Low-rent cinema hero Bo Svenson plays Olympic skier Gar Seberg, who soon must fight for his and others’ lives after returning to his hometown in the Rocky Mountains. Spoiler: Ski poles are great for impaling monsters before they fall off cliffs.
“Avalanche” (1978)
Modern audiences may have seen this B-movie thanks to Netflix’s excellent revival of “Mystery Science Theater 3000,” where its entertaining deficiencies flower from roots of pure manure. Exploitation legend Roger Corman produced the star-studded (Rock Hudson, Mia Farrow, Robert Forster) but deeply troubled disaster flick that was shot at Purgatory Resort north of Durango over eight weeks, according to The Guardian.

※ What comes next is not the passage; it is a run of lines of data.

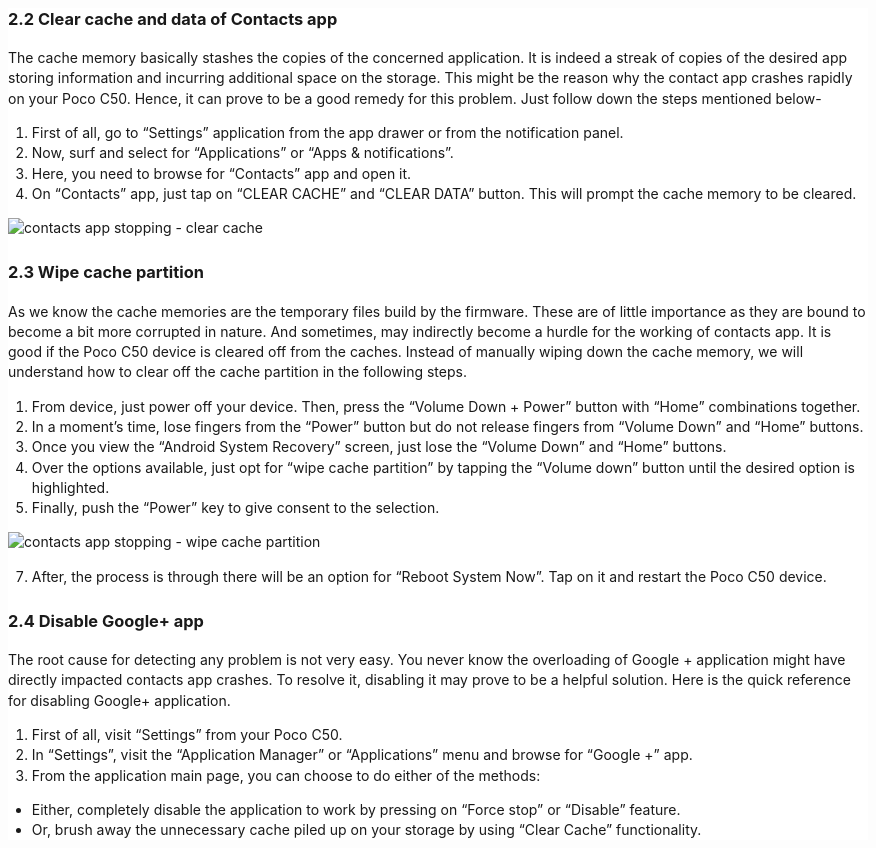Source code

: ### 2.2 Clear cache and data of Contacts app

The cache memory basically stashes the copies of the concerned application. It is indeed a streak of copies of the desired app storing information and incurring additional space on the storage. This might be the reason why the contact app crashes rapidly on your Poco C50. Hence, it can prove to be a good remedy for this problem. Just follow down the steps mentioned below-

1. First of all, go to “Settings” application from the app drawer or from the notification panel.
2. Now, surf and select for “Applications” or “Apps & notifications”.
3. Here, you need to browse for “Contacts” app and open it.
4. On “Contacts” app, just tap on “CLEAR CACHE” and “CLEAR DATA” button. This will prompt the cache memory to be cleared.

![contacts app stopping - clear cache](https://images.wondershare.com/drfone/article/2019/04/clear-contacts-cache-data.jpg)

### 2.3 Wipe cache partition

As we know the cache memories are the temporary files build by the firmware. These are of little importance as they are bound to become a bit more corrupted in nature. And sometimes, may indirectly become a hurdle for the working of contacts app. It is good if the Poco C50 device is cleared off from the caches. Instead of manually wiping down the cache memory, we will understand how to clear off the cache partition in the following steps.

1. From device, just power off your device. Then, press the “Volume Down + Power” button with “Home” combinations together.
2. In a moment’s time, lose fingers from the “Power” button but do not release fingers from “Volume Down” and “Home” buttons.
3. Once you view the “Android System Recovery” screen, just lose the “Volume Down” and “Home” buttons.
4. Over the options available, just opt for “wipe cache partition” by tapping the “Volume down” button until the desired option is highlighted.
5. Finally, push the “Power” key to give consent to the selection.

![contacts app stopping - wipe cache partition](https://images.wondershare.com/drfone/article/2019/04/wipe-cache-partion.jpg)

7. After, the process is through there will be an option for “Reboot System Now”. Tap on it and restart the Poco C50 device.

### 2.4 Disable Google+ app

The root cause for detecting any problem is not very easy. You never know the overloading of Google + application might have directly impacted contacts app crashes. To resolve it, disabling it may prove to be a helpful solution. Here is the quick reference for disabling Google+ application.

1. First of all, visit “Settings” from your Poco C50.
2. In “Settings”, visit the “Application Manager” or “Applications” menu and browse for “Google +” app.
3. From the application main page, you can choose to do either of the methods:

- Either, completely disable the application to work by pressing on “Force stop” or “Disable” feature.
- Or, brush away the unnecessary cache piled up on your storage by using “Clear Cache” functionality.
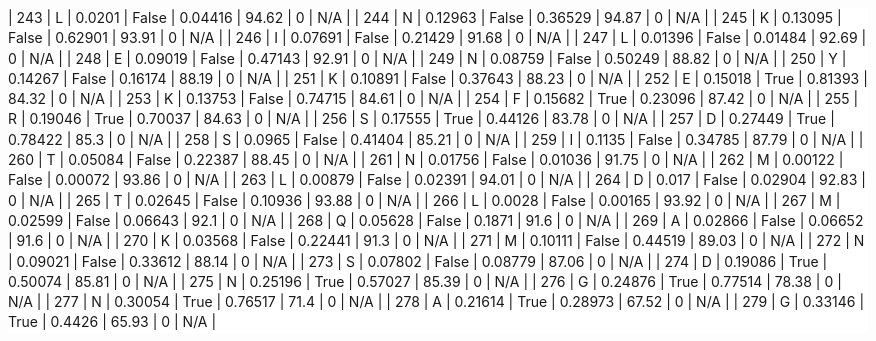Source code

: |   243 | L    |         0.0201  | False     |                          0.04416 |                 94.62 |         0     | N/A            |
|   244 | N    |         0.12963 | False     |                          0.36529 |                 94.87 |         0     | N/A            |
|   245 | K    |         0.13095 | False     |                          0.62901 |                 93.91 |         0     | N/A            |
|   246 | I    |         0.07691 | False     |                          0.21429 |                 91.68 |         0     | N/A            |
|   247 | L    |         0.01396 | False     |                          0.01484 |                 92.69 |         0     | N/A            |
|   248 | E    |         0.09019 | False     |                          0.47143 |                 92.91 |         0     | N/A            |
|   249 | N    |         0.08759 | False     |                          0.50249 |                 88.82 |         0     | N/A            |
|   250 | Y    |         0.14267 | False     |                          0.16174 |                 88.19 |         0     | N/A            |
|   251 | K    |         0.10891 | False     |                          0.37643 |                 88.23 |         0     | N/A            |
|   252 | E    |         0.15018 | True      |                          0.81393 |                 84.32 |         0     | N/A            |
|   253 | K    |         0.13753 | False     |                          0.74715 |                 84.61 |         0     | N/A            |
|   254 | F    |         0.15682 | True      |                          0.23096 |                 87.42 |         0     | N/A            |
|   255 | R    |         0.19046 | True      |                          0.70037 |                 84.63 |         0     | N/A            |
|   256 | S    |         0.17555 | True      |                          0.44126 |                 83.78 |         0     | N/A            |
|   257 | D    |         0.27449 | True      |                          0.78422 |                 85.3  |         0     | N/A            |
|   258 | S    |         0.0965  | False     |                          0.41404 |                 85.21 |         0     | N/A            |
|   259 | I    |         0.1135  | False     |                          0.34785 |                 87.79 |         0     | N/A            |
|   260 | T    |         0.05084 | False     |                          0.22387 |                 88.45 |         0     | N/A            |
|   261 | N    |         0.01756 | False     |                          0.01036 |                 91.75 |         0     | N/A            |
|   262 | M    |         0.00122 | False     |                          0.00072 |                 93.86 |         0     | N/A            |
|   263 | L    |         0.00879 | False     |                          0.02391 |                 94.01 |         0     | N/A            |
|   264 | D    |         0.017   | False     |                          0.02904 |                 92.83 |         0     | N/A            |
|   265 | T    |         0.02645 | False     |                          0.10936 |                 93.88 |         0     | N/A            |
|   266 | L    |         0.0028  | False     |                          0.00165 |                 93.92 |         0     | N/A            |
|   267 | M    |         0.02599 | False     |                          0.06643 |                 92.1  |         0     | N/A            |
|   268 | Q    |         0.05628 | False     |                          0.1871  |                 91.6  |         0     | N/A            |
|   269 | A    |         0.02866 | False     |                          0.06652 |                 91.6  |         0     | N/A            |
|   270 | K    |         0.03568 | False     |                          0.22441 |                 91.3  |         0     | N/A            |
|   271 | M    |         0.10111 | False     |                          0.44519 |                 89.03 |         0     | N/A            |
|   272 | N    |         0.09021 | False     |                          0.33612 |                 88.14 |         0     | N/A            |
|   273 | S    |         0.07802 | False     |                          0.08779 |                 87.06 |         0     | N/A            |
|   274 | D    |         0.19086 | True      |                          0.50074 |                 85.81 |         0     | N/A            |
|   275 | N    |         0.25196 | True      |                          0.57027 |                 85.39 |         0     | N/A            |
|   276 | G    |         0.24876 | True      |                          0.77514 |                 78.38 |         0     | N/A            |
|   277 | N    |         0.30054 | True      |                          0.76517 |                 71.4  |         0     | N/A            |
|   278 | A    |         0.21614 | True      |                          0.28973 |                 67.52 |         0     | N/A            |
|   279 | G    |         0.33146 | True      |                          0.4426  |                 65.93 |         0     | N/A            |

Indoor scenes of people trapped in the titular avalanche were shot at The Lodge at Tamarron, south of Purgatory, The Durango Herald reported. Durango’s Gaslight Movie Theater, where one of the real-life premier showings of the film was held, can also be seen in the background at one point, according to the American Film Institute. The plot’s animating ski competition does not, sadly, get a chance to finish.
“Copper Mountain” (1983)
A 21-year-old Jim Carrey stars in this loopy Canadian throwaway about skiing and picking up women at Summit County’s crowd-pleaser resort area, subtitled “A Club Med Experience.” Our pre-“In Living Color” Carrey is joined by soon-to-be TV dad Alan Thicke, of “Growing Pains,” for a typically ’80s (which is to say, horny and misogynist) depiction of ski culture. At least it’s shot in Colorado, even if it’s fundamentally an advertisement for Club Med.
It’s also roughly a decade before Carrey would revisit the slopes of Aspen — i.e., Estes Park doubling as that ski town — in 1994’s “Dumb and Dumber.” This mish-mash of contrived slapstick and random musical performances makes that movie look like “The Shining.”
“Aspen Extreme” (1993)
One could argue the only thing extreme about Aspen is how unaffordable it is, but in 1993 the town was still enjoying its shine as a rich-folks playground — at least on the surface. In this relatively nuanced drama, buddies T.J. Burke (Paul Gross) and Dexter Rutecki (Peter Berg) live out a story based loosely on writer/director Patrick Hasburgh’s own experiences as a ski bum.
There are gorgeous slope and backcountry shots, but also drugs and sex and ski lessons and class conflict. It often falls short of the gravitas it so desperately strives for, but at least much of it was filmed on location in Aspen, with more ski sequences shot in the Canadian Rockies’ Monashee range in British Columbia, according to Disney’s D23 site.
“Dumb and Dumber” (1994)
People tend to remember a lot of skiing in this cult comedy from directors Peter and Bobby Farrelly (the creators of “There’s Something About Mary” and “Kingpin”), but in reality, it’s only nominally a ski movie. And yet its slopeside sequences are as memorable as any in late-20th century film history (seriously), with endless relatability for beginners in the chunky, elaborate costumes and gear required to take part in respectable ski culture.
The way “Dumb and Dumber” rang a bell for Aspen and Colorado culture at large continues to reverberate, with pro skier Cody Townsend rating it as his favorite ski movie of all time in Outside Magazine. Jim Carrey and Jeff Daniels’ broad, gross-out performances (as the dim-witted Lloyd Christmas and Harry Dunne, respectively) contrast with the crisp, coiffed slopes and interiors of Aspen — here with Estes Park and Breckenridge doubling for that frequently depicted town. If you didn’t laugh, you’re truly frozen inside.